===== Task data

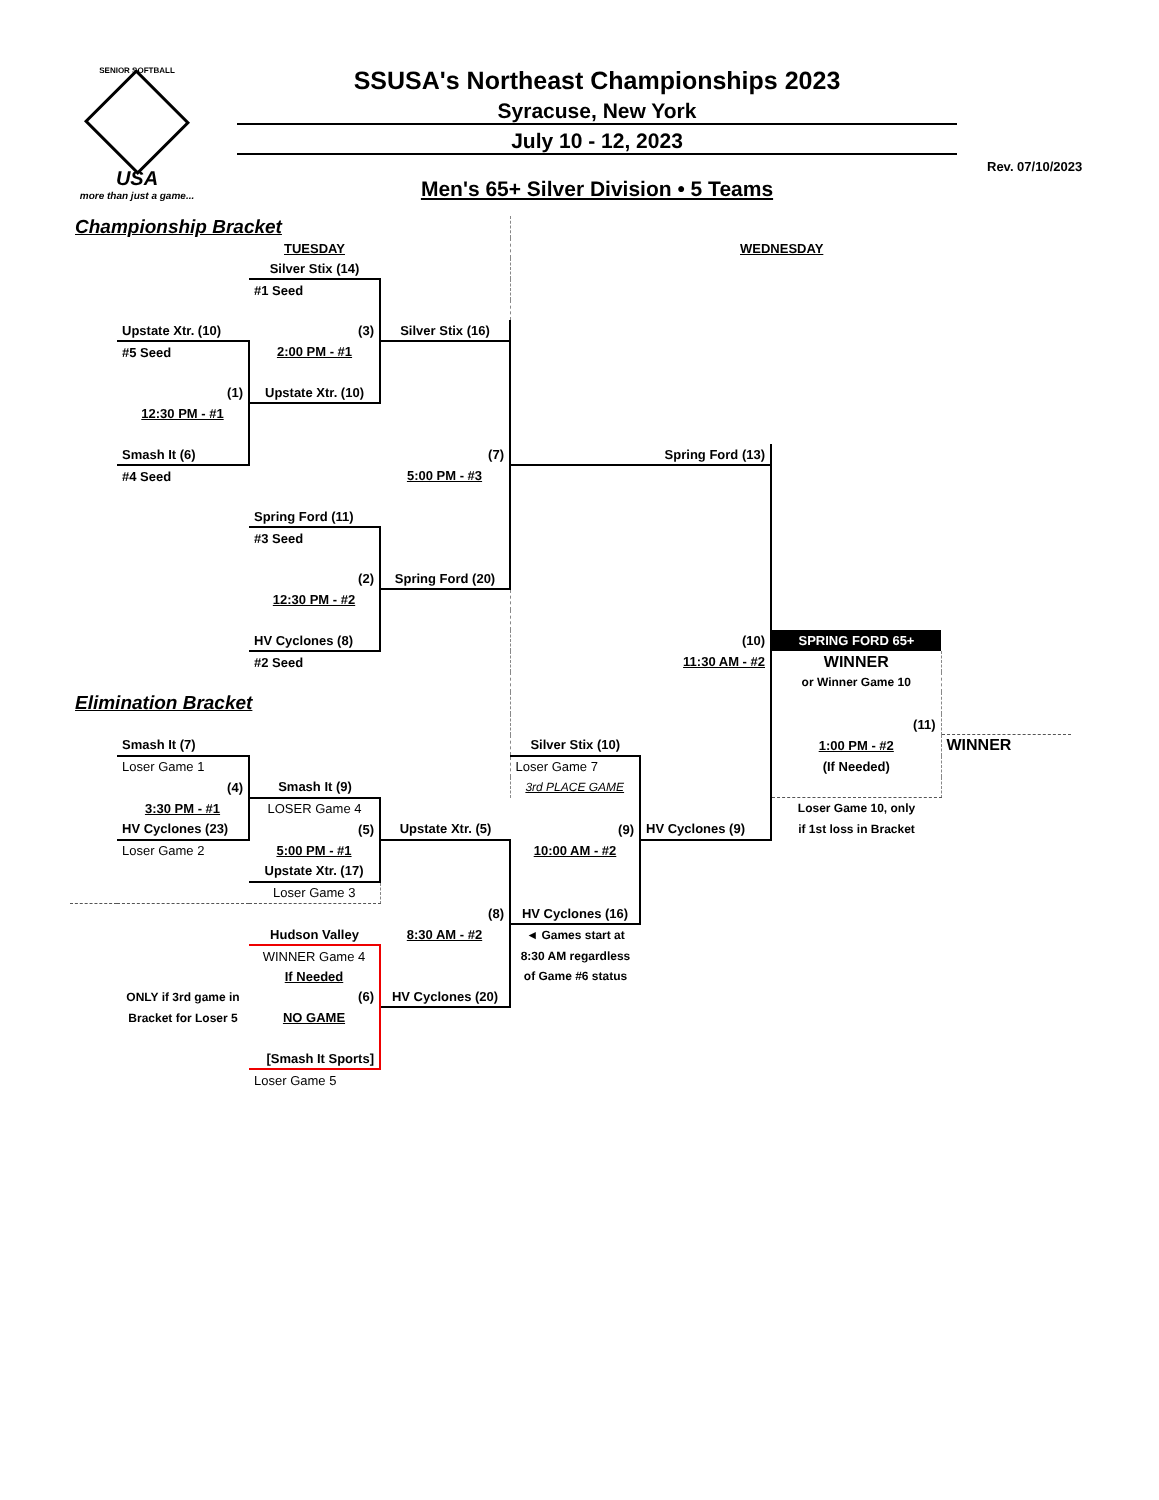SENIOR SOFTBALL
USA
more than just a game...
SSUSA's Northeast Championships 2023
Syracuse, New York
July 10 - 12, 2023
Men's 65+ Silver Division • 5 Teams
Rev. 07/10/2023
| Championship Bracket | | | | | | | |
| | | TUESDAY | | | WEDNESDAY | | |
| | | Silver Stix (14) | | | | | |
| | | #1 Seed | | | | | |
| | Upstate Xtr. (10) | (3) | Silver Stix (16) | | | | |
| | #5 Seed | 2:00 PM - #1 | | | | | |
| | (1) | Upstate Xtr. (10) | | | | | |
| | 12:30 PM - #1 | | | | | | |
| | Smash It (6) | | (7) | | Spring Ford (13) | | |
| | #4 Seed | | 5:00 PM - #3 | | | | |
| | | Spring Ford (11) | | | | | |
| | | #3 Seed | | | | | |
| | | (2) | Spring Ford (20) | | | | |
| | | 12:30 PM - #2 | | | | | |
| | | HV Cyclones (8) | | | (10) | SPRING FORD 65+ | |
| | | #2 Seed | | | 11:30 AM - #2 | WINNER | |
| | | | | | | or Winner Game 10 | |
| Elimination Bracket | | | | | | | |
| | | | | | | (11) | |
| | Smash It (7) | | | Silver Stix (10) | | 1:00 PM - #2 | WINNER |
| | Loser Game 1 | | | Loser Game 7 | | (If Needed) | |
| | (4) | Smash It (9) | | 3rd PLACE GAME | | | |
| | 3:30 PM - #1 | LOSER Game 4 | | | | Loser Game 10, only | |
| | HV Cyclones (23) | (5) | Upstate Xtr. (5) | (9) | HV Cyclones (9) | if 1st loss in Bracket | |
| | Loser Game 2 | 5:00 PM - #1 | | 10:00 AM - #2 | | | |
| | | Upstate Xtr. (17) | | | | | |
| | | Loser Game 3 | | | | | |
| | | | (8) | HV Cyclones (16) | | | |
| | | Hudson Valley | 8:30 AM - #2 | ◄ Games start at | | | |
| | | WINNER Game 4 | | 8:30 AM regardless | | | |
| | | If Needed | | of Game #6 status | | | |
| | ONLY if 3rd game in | (6) | HV Cyclones (20) | | | | |
| | Bracket for Loser 5 | NO GAME | | | | | |
| | | [Smash It Sports] | | | | | |
| | | Loser Game 5 | | | | | |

==========

**Activity**
What is the number of lines in the data that include "Seed"? Respond with that number and no other text.

**Answer area**
5